> [WHAT IS REQUIRED]
Reproduce everything in the listing below, from the line containing "憑藉對非洲文化、榮格心理學和當代藝術實踐的" down to the line containing "Alzate - Alzata Dolce Vita", with both of those lines included.

(Text extracted page by page)
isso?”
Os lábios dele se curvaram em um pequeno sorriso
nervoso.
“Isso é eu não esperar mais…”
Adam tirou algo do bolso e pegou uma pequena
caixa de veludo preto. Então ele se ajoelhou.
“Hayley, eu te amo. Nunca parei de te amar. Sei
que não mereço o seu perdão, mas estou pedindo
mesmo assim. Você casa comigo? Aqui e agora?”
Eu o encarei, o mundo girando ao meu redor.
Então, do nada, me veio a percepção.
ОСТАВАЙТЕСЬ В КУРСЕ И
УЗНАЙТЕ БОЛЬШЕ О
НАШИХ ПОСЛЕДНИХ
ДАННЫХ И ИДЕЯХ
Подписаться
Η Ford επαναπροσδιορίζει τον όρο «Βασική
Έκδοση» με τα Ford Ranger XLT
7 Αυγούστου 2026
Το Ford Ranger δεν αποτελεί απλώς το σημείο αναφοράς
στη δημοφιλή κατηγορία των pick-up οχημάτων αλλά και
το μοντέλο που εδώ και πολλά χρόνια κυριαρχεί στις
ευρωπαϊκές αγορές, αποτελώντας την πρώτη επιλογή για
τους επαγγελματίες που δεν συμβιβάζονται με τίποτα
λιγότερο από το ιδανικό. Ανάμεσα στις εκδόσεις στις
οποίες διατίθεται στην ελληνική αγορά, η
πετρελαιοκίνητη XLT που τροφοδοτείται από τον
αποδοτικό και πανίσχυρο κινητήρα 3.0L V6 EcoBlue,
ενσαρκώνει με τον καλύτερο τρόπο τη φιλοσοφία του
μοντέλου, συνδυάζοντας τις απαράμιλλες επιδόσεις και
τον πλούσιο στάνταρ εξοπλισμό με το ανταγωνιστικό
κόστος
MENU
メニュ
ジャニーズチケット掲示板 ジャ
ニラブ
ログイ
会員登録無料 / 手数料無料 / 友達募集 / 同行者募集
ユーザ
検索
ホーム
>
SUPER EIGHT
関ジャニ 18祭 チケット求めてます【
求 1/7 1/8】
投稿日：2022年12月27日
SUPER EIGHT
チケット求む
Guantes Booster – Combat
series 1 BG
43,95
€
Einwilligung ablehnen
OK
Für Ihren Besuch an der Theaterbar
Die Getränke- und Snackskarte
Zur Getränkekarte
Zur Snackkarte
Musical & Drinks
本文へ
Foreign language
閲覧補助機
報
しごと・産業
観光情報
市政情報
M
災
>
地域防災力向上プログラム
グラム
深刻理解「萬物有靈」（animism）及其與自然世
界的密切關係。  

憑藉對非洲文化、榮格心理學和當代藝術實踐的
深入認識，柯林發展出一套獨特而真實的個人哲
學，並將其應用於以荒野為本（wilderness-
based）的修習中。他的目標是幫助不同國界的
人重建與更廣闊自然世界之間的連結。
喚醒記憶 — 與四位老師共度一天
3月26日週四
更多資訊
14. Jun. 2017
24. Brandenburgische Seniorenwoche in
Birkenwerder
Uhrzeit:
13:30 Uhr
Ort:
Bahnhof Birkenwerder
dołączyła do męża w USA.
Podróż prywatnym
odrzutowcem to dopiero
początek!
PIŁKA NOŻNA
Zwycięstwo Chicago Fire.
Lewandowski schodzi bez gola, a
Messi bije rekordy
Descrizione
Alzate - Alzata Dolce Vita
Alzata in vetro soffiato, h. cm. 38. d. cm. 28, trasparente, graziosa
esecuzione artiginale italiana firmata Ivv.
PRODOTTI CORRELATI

> [WRITTEN ANSWER]
憑藉對非洲文化、榮格心理學和當代藝術實踐的
深入認識，柯林發展出一套獨特而真實的個人哲
學，並將其應用於以荒野為本（wilderness-
based）的修習中。他的目標是幫助不同國界的
人重建與更廣闊自然世界之間的連結。
喚醒記憶 — 與四位老師共度一天
3月26日週四
更多資訊
14. Jun. 2017
24. Brandenburgische Seniorenwoche in
Birkenwerder
Uhrzeit:
13:30 Uhr
Ort:
Bahnhof Birkenwerder
dołączyła do męża w USA.
Podróż prywatnym
odrzutowcem to dopiero
początek!
PIŁKA NOŻNA
Zwycięstwo Chicago Fire.
Lewandowski schodzi bez gola, a
Messi bije rekordy
Descrizione
Alzate - Alzata Dolce Vita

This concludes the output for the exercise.